With his brother he milks 300 cows and they also have more than 200 calves and heifers. That’s 50 cows above the cut-off date of 2 July 2015.
“In that time we built our new shed,” he said, but will probably have to sell these cows and probably many more.
Their financial plan is based on a production of 2.5m litres a year, but he already produces 3m litres. Because of this breathing space they can sustain some cuts, though Jurgen is very unhappy with it.
He hopes a lot of old farmers will decide to quit, so young farmers like them can benefit from the extra production space it will create.
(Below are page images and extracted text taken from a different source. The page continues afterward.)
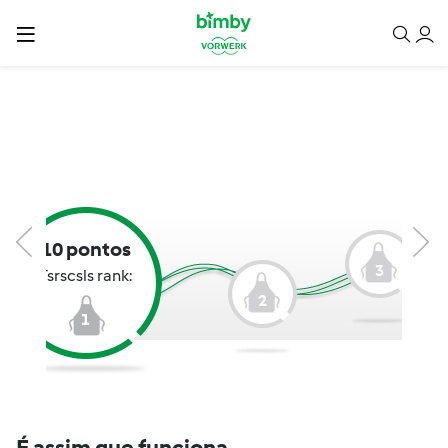
10 pontos
3
Tsrscsls rank:
2
1
É assim que funciona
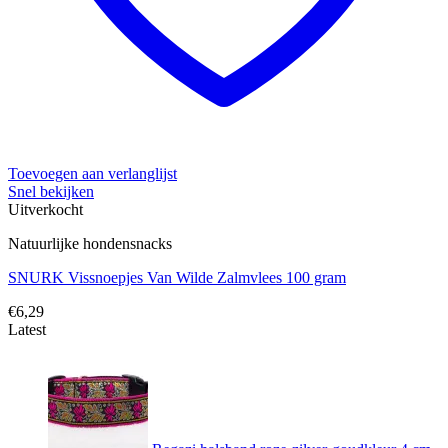
Toevoegen aan verlanglijst
Snel bekijken
Uitverkocht
Natuurlijke hondensnacks
SNURK Vissnoepjes Van Wilde Zalmvlees 100 gram
€
6,29
Latest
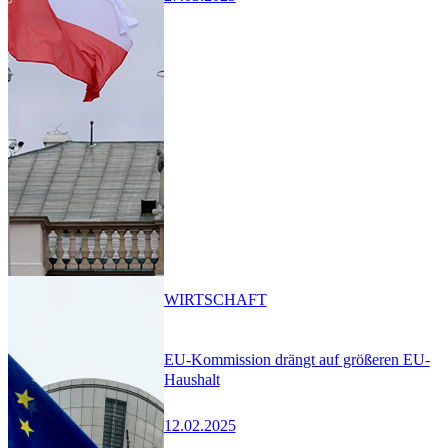
WIRTSCHAFT
EU-Kommission drängt auf größeren EU-
Haushalt
12.02.2025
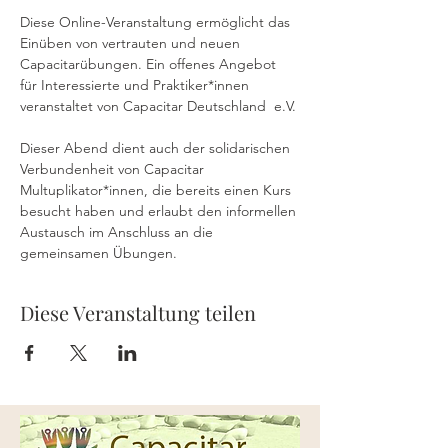
Diese Online-Veranstaltung ermöglicht das 
Einüben von vertrauten und neuen 
Capacitarübungen. Ein offenes Angebot 
für Interessierte und Praktiker*innen 
veranstaltet von Capacitar Deutschland  e.V.
Dieser Abend dient auch der solidarischen 
Verbundenheit von Capacitar 
Multuplikator*innen, die bereits einen Kurs 
besucht haben und erlaubt den informellen 
Austausch im Anschluss an die 
gemeinsamen Übungen.
Diese Veranstaltung teilen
Dutch dairy recovery plan: Key stages
- Incentivises farmers to quit dairy now
- Culling of between 160,000 and 20,000 cows equal to 8.2m kg of phosphate
- This will take the Netherlands below the EU’s phosphate ceiling of 172.5m kg
- Based on quotas for slurry production
- Each farmer will get an individual quota based on herd size on 2 July 2015 minus a reduction of 4-10%
- Parliament argues that outdoor herds should be excluded from this as intensive herds caused the problem
- This law was passed in Dutch parliament 6 December 2016
Analysis: Will the Dutch crisis affect the UK?
High levels of production in the Netherlands and Ireland were widely viewed as key drivers of the recent dairy crisis – the worst in 30 years, writes Farmers Weekly reporter Jack Yates.
“There is already a shortage of milk in the EU, so any reduction in Dutch milk deliveries would put upward pressure on UK milk prices,” said Luke Crossman, senior analyst at AHDB Dairy.
“The effect on their dairy industry will depend on how staggered an approach they take to the cull, but production will undoubtedly be affected.”
The upsurge in cull cows that will likely flood continental markets early next year will have little effect on the UK beef market though, said AHDB Beef & Lamb senior analyst Debbie Butcher.
“Our two markets are not strongly related. Dutch beef is aimed at the manufacturing market, so it is unlikely demand for UK beef will be compromised.
“Countries such as Poland and France that have culled a lot of cows this year will be more affected.”